In the Christmas day text below, what did Doris give the narrator for Christmas?

Text passage –

-- START --

Ch 5 Christmas day I am hungry but there is nothing for lunch except for the snacks I bought at the store the other day and have tucked inside my suitcase

Merry Christmas to you, too! Are you hungry? I AM! I should stuff myself at breakfast, but honestly, there is only so much a person can eat in one meal.

The Y, shockingly, is not open on Christmas. There are no plans for lunch in the house and I am guessing that even if I can think of an excuse to leave, I will not find an open restaurant or grocery store.

I should eat the supper leftovers. Dinner last night was not terrible – it was marinated flank steak that we ate after I got back from church. I don’t even think Sly and Doris noticed I was gone. Primo grilled it, so it was done properly. I could eat cold steak on crackers and that would be OK.

Forbidden food should have a sign on it.

And then in a few months, Sly and Doris will complain to Primo about Ted’sWife eating all the herring and my eating all the flank steak. But I won’t care because I won’t be there and I won’t be hungry.

But my defense, if I could make one, would be something along the lines of, "What? That wasn't lunch? But I was hungry from being at the gym and I needed to eat something before spending three hours clearing out all the weeds in the back yard/cleaning the mildew off the front door/cleaning out the garage/cleaning out the fridge, etc., etc., etc."

Yes, I know I am not going to the Y or doing the big chores on Christmas, but the principle is the same – I am their guest and I have done chores for them that make me hungry and they need to feed me.

Ch 5 Christmas day We exchange our Christmas gifts, which is torture for me because 1. I have to smile and be nice to Sly and Doris and 2. My family is not big into gifts of stuff – we consider being together the gift

Doris gets me everything on the list I made of gift ideas. Everything. Every single thing.

Doris 1, Goldie 0. Or Goldie negative one for apparent greed.

Me: You told her that was just ideas, right? You didn’t tell her I expected everything on it. I expected just one of these things. One. Actually, I didn’t want anything at all.

Primo: Of course I didn’t tell her to get everything. She just goes overboard. She’s like that.

Try to look at it as a generous gesture, I tell myself. See the good in it.

-- END --

Given entries –
-- START --

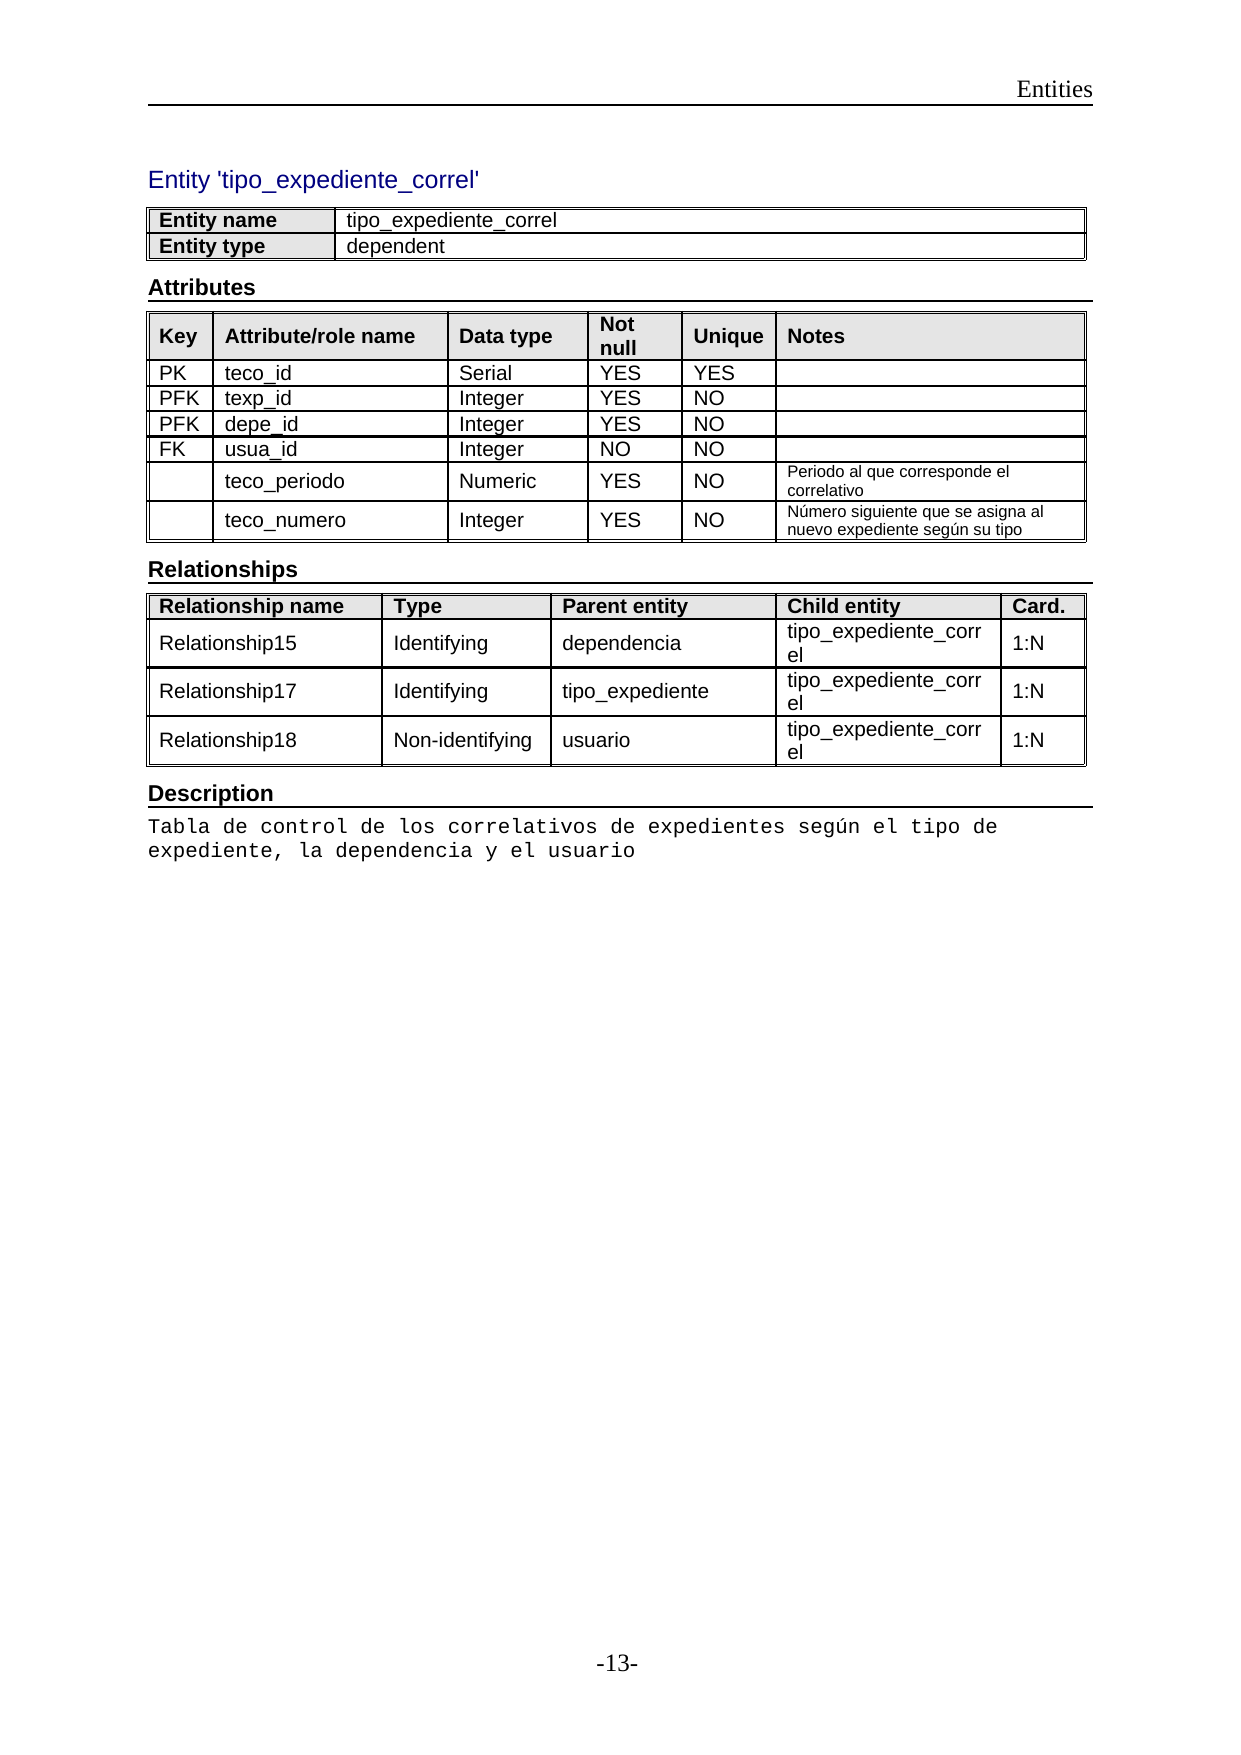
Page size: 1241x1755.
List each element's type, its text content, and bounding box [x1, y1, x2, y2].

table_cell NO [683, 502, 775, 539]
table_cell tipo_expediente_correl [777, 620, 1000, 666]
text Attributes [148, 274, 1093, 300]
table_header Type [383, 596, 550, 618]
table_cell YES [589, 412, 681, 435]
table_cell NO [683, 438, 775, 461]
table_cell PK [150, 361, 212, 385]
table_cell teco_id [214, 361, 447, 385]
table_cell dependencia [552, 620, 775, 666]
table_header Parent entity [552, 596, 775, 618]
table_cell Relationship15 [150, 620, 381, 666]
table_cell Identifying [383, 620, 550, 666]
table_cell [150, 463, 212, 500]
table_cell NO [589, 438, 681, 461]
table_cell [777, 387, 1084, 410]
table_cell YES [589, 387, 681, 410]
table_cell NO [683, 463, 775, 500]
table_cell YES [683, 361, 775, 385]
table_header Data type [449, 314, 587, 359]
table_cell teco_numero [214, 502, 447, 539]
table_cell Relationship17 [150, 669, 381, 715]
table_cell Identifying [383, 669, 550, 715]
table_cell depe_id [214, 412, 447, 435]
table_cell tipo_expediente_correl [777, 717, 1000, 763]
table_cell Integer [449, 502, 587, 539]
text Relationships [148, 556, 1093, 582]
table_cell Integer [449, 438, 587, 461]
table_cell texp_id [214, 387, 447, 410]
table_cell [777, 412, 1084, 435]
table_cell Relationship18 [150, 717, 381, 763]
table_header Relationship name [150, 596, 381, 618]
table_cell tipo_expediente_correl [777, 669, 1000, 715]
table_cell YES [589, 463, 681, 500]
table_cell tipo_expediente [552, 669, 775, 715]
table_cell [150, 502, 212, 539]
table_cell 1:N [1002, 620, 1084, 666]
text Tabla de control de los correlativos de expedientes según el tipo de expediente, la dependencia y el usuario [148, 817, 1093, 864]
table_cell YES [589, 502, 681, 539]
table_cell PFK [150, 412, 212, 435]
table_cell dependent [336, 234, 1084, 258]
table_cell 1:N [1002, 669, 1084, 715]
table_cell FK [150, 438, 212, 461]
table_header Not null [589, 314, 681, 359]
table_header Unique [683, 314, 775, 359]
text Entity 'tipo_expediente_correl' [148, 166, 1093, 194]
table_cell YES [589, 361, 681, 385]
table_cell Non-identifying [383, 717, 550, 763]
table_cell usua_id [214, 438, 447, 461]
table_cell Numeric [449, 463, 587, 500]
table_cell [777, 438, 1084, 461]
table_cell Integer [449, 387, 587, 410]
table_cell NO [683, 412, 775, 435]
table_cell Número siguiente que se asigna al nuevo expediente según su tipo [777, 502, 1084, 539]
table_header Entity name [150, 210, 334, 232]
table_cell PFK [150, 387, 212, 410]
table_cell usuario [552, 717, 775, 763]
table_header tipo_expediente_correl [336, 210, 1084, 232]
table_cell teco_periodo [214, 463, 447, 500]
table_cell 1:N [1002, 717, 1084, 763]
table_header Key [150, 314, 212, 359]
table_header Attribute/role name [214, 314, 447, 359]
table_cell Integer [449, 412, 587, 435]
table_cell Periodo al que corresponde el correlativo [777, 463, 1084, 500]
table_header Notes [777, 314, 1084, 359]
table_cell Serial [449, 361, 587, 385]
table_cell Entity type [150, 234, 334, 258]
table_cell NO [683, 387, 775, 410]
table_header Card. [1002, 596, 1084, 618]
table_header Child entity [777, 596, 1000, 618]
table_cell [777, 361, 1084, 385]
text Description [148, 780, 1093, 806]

-- END --
-- START --

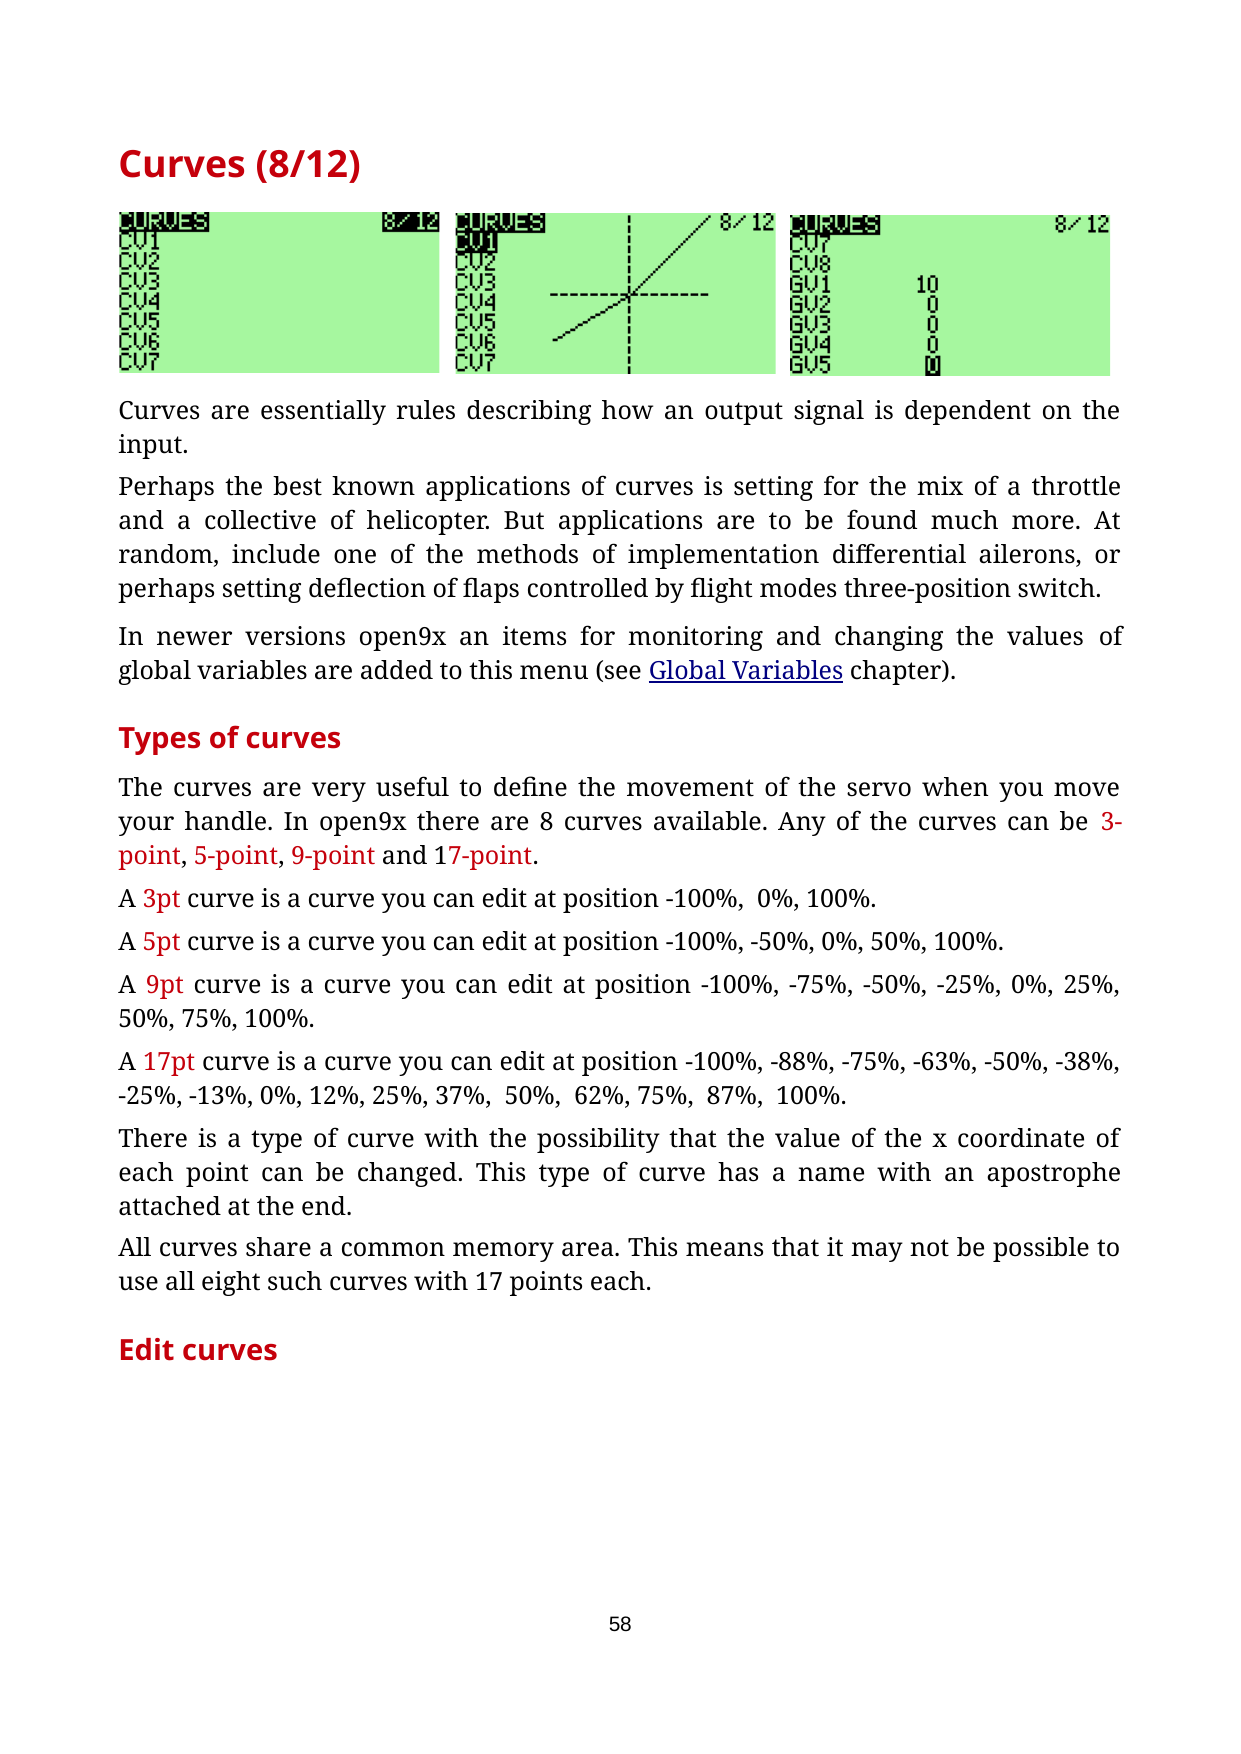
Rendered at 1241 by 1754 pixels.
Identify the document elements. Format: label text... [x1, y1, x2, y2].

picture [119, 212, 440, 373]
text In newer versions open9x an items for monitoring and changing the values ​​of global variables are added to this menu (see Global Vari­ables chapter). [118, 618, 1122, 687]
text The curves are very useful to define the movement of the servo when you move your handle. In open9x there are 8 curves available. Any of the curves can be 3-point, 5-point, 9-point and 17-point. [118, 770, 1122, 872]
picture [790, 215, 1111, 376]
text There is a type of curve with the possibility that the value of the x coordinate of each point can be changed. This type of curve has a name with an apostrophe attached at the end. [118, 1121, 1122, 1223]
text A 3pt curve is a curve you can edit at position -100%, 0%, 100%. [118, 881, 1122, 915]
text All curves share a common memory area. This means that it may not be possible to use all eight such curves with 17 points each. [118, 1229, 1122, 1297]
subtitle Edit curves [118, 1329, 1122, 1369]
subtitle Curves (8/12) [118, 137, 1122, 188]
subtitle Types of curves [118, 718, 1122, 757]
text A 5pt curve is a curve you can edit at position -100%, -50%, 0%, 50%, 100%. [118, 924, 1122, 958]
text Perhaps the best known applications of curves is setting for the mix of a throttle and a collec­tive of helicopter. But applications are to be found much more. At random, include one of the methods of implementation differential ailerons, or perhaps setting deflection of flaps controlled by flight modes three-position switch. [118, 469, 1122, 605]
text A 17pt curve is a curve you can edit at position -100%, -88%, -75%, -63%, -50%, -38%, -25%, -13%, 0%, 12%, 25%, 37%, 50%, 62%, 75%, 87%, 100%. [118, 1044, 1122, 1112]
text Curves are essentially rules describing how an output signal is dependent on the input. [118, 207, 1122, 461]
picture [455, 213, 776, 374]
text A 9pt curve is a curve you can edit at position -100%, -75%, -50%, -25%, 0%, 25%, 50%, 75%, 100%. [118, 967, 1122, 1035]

-- END --
-- START --

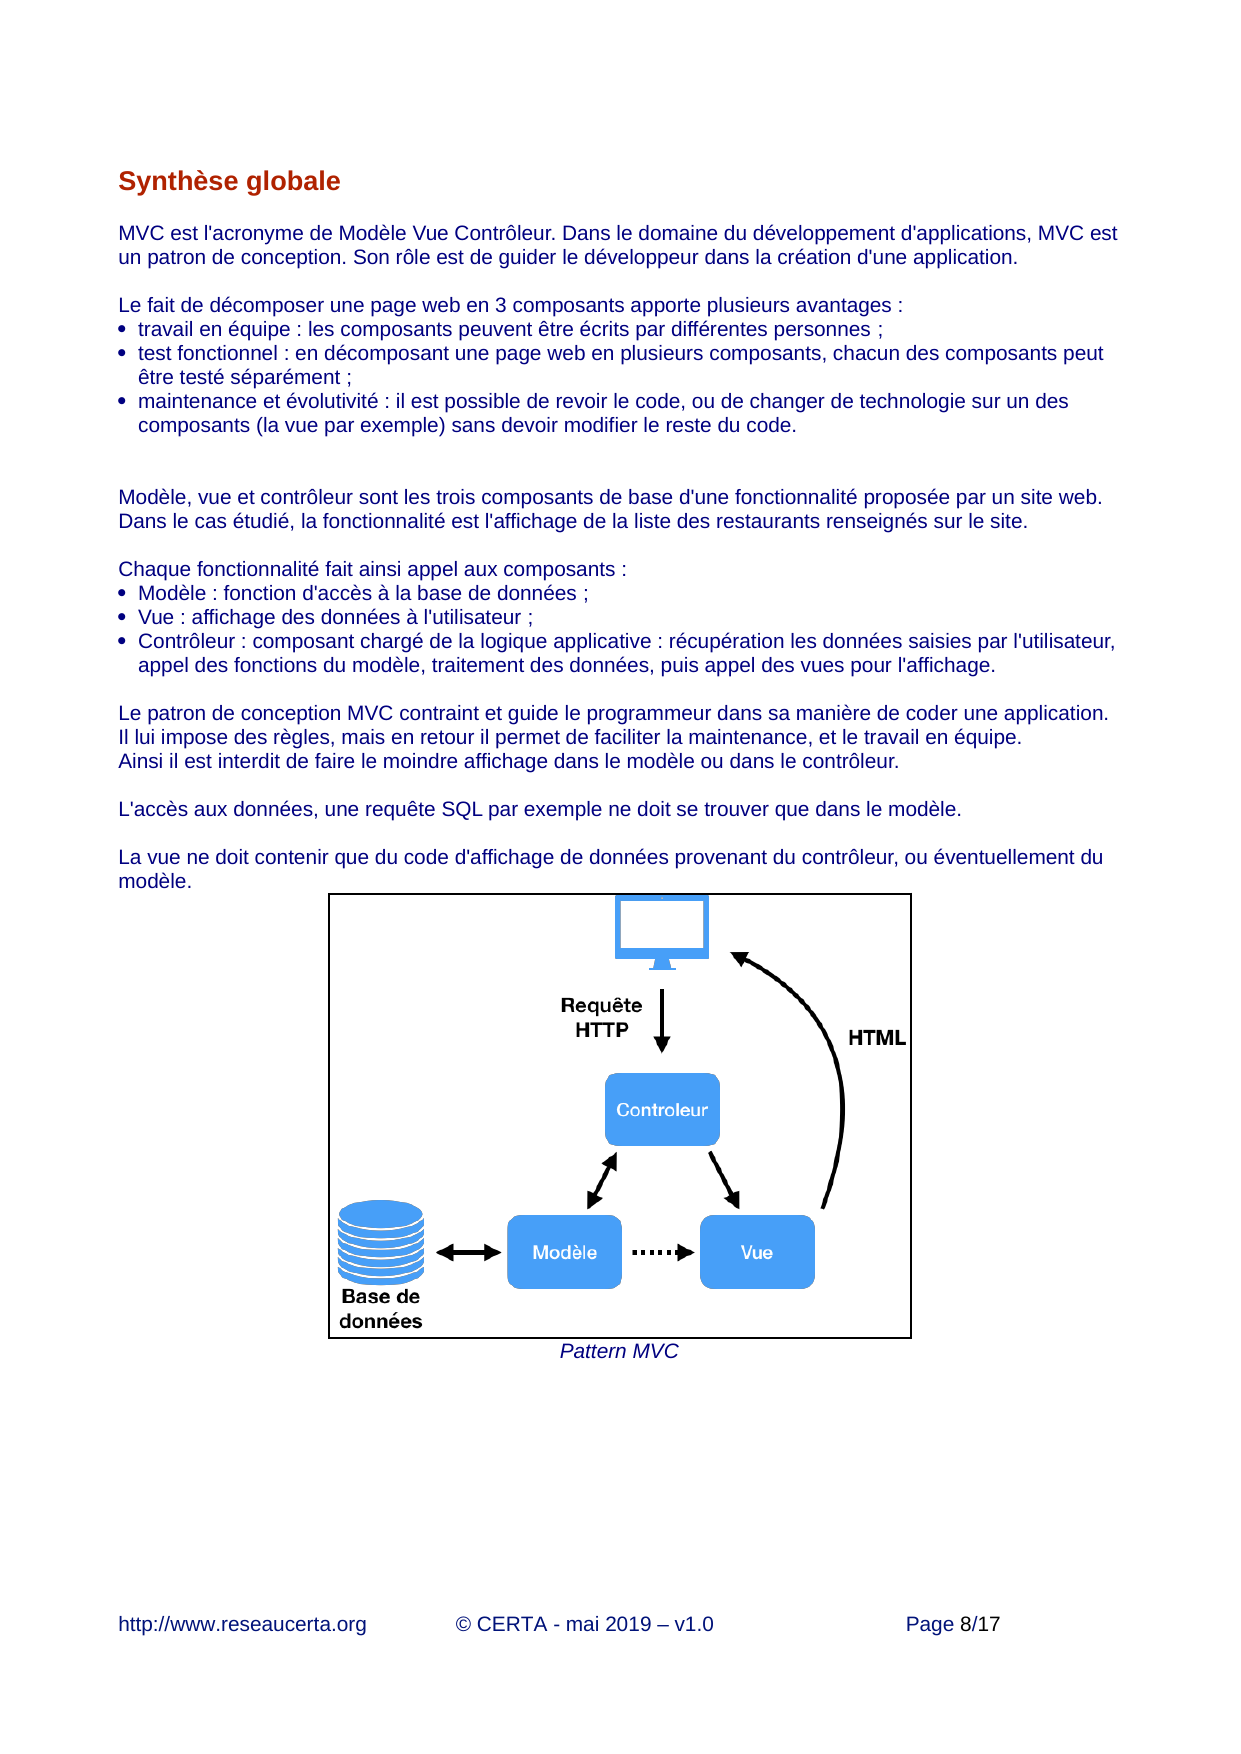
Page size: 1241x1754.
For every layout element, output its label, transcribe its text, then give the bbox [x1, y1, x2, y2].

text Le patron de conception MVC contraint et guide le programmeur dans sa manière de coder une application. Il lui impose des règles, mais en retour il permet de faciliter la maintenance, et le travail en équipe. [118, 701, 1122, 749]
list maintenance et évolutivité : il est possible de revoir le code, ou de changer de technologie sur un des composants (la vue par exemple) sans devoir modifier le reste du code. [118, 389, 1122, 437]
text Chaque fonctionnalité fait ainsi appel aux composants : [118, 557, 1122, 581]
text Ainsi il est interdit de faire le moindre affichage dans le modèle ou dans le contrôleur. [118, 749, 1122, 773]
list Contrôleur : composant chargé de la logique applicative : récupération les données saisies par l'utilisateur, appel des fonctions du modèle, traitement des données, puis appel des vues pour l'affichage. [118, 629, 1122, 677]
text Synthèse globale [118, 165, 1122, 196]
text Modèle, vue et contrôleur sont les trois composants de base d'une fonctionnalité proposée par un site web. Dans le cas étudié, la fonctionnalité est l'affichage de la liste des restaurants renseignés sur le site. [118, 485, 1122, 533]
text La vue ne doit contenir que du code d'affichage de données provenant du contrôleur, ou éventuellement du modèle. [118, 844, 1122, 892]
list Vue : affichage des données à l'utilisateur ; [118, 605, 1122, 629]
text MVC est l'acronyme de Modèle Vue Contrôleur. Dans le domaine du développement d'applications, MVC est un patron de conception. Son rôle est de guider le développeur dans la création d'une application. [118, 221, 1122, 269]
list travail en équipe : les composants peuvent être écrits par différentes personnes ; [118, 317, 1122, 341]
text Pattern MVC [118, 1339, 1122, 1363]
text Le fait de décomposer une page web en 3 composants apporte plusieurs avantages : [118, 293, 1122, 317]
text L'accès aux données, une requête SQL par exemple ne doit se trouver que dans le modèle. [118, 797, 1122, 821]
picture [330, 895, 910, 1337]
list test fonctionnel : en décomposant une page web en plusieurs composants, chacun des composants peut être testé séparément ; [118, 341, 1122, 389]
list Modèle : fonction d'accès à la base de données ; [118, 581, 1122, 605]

-- END --

In response – Everything on the list of gift ideas the narrator made.